I am not one of those people against deer hunting!  I have fond memories of participating in opening day and the entire season and I actually miss some of the camaraderie enjoyed with my family and friends.  Some of my best non-hunting friends never understood why anyone would want to shoot bambi or his mother and father but they never experienced the thrill of opening day.

 

In my part of the country deer season runs for a month or more and allows one to properly prepare their deer camp or leased hunting area in advance.  The preparation process begins in late August and early September when several trips to the woods are required to build tree stands.  My father-in-law was such a perfectionist.
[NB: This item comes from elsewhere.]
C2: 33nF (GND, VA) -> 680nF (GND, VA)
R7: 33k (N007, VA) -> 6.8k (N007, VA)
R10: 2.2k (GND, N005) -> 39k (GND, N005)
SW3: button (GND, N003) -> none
We had to build tree houses that included sides for our deer stands.  These structures were usually 4 X 6 feet and included chairs, an alcohol heater, and an empty can in the event mother nature beckoned.

 

Opening day morning began with breakfast at my father-in-law’s house and included myself and two brothers-in-law eating a massive breakfast of eggs, bacon, sausage and grits at 2:30 in the morning.  Some years we actually got some sleep.  The breakfast was completed when my father-in-law would reach for a half-gallon of Jack Daniels and announce to all of us that it was now time to quote “be somebody” and we would all partake of a least one shot of sour mash bourbon.  Well hell, when I was younger, drinking at 3 A.M. was accepted and besides we never loaded our high powered weapons until we arrived in the woods.

 

After a shot or two we would load up the vehicles with all manner of firearms, ammunition, food, liquor, beer, jackets, radios, chairs, toilet tissue, sleeping bags and anything else we would need for our day in the woods.  All of this paraphernalia was loaded into the back of an aging Ford Falcon and then four or five of us would pile in the vehicle for the 45 minute ride to the woods.  Upon arrival we would greet the hardy souls who had spent the night and then pour another shot or two just to be socialable.  The obligatory lies would be told and around 5 A.M. the caravan would drive the final 15 minutes to the hunting area. 

 

Prior to actually walking to the deer stands we had to apply doe urine to our shoes to cover our scents.  Then, under the cover of darkness we would stealthily find our way to the aforementioned deer stands (tree houses) by shining our flashlights on the path and looking for red or green plastic tape we had tied on branches.  I always had visions of Elmer Fudd walking to a deer stand on his tiptoes.  (If you do not know Elmer Fudd look it up on Google.)

 

Were the truth told just about everyone went to sleep as soon as they climbed into the stand.  There is always one exception and he or she usually got the first deer.  Naturally the truth has never been told in a deer camp so there were many stories of massive 10-point bucks walking just behind some brush so that no one could get off a good shot.  Whoever fired the first shot would wake up the rest of the fearless hunters and everyone would come down from their stands agreeing that all of the deer in the county were now long gone after the first shot was fired.  This normally happens around 9:30 in the morning.  Everyone would walk to the rally point and wait to see who had fired the shot.  If the person who fired the shot had no carcass to display as a result of his shooting then the razzing and kidding would continue for the remainder of the season.

 

By 10:30 almost everyone was back at the camp telling lies, smoking cigars and drinking their beverage of choice.  Two or three members of the hunting party would be cooking enough lunch to feed a third world country and someone would always have a portable TV with enough tin foil wrapped around the antenna to bring in some kind of signal.  The ball game would be on and drinking, smoking and eating dominated the remainder of the day.  Oh yeah, there were always one or two smart asses who wanted to hunt in the afternoon but we did not bother them if they did not bother us.

 

Deer hunting after all, ain’t brain surgery.